TASK: Count how many lines below include the word "assign". Answer with a number only.

#### THE DATA ####

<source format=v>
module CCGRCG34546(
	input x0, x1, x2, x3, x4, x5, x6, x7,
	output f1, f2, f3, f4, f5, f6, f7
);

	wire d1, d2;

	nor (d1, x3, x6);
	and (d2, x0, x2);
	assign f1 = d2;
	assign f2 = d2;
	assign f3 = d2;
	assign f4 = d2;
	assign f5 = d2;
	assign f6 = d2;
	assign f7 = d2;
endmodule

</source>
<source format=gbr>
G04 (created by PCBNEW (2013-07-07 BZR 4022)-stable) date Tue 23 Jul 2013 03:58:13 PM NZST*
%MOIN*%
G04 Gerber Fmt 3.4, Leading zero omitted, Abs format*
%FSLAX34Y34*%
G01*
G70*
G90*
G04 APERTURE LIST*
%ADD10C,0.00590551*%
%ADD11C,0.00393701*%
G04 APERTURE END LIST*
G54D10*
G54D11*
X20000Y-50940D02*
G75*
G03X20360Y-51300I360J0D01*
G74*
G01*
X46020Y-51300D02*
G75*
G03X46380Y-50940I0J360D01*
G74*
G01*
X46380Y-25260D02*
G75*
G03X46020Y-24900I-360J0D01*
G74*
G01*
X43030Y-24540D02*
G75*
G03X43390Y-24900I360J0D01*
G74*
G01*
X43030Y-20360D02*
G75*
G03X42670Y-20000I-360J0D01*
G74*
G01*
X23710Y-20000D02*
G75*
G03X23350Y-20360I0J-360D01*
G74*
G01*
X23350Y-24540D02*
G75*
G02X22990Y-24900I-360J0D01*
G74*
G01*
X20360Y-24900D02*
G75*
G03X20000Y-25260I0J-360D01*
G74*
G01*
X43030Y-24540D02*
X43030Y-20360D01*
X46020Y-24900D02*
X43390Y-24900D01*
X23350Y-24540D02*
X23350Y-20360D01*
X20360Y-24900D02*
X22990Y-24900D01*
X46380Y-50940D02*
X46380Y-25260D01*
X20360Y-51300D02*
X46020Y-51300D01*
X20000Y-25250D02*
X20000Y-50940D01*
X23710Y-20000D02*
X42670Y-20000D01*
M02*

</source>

####
#### THE DATA ####

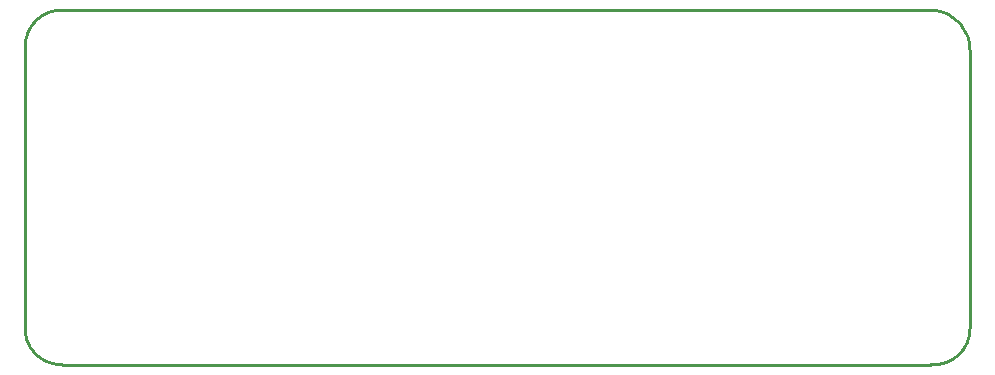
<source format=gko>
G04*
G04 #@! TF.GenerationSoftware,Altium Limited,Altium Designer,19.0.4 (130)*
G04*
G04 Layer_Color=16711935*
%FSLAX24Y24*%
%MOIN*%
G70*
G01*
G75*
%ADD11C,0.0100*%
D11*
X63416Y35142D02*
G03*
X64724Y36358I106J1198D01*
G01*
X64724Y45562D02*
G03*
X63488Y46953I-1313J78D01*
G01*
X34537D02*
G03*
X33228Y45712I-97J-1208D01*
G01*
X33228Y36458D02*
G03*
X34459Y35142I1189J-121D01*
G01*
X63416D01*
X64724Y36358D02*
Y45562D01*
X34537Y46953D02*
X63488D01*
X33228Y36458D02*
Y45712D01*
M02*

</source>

####

SOLVED PROBLEM: 7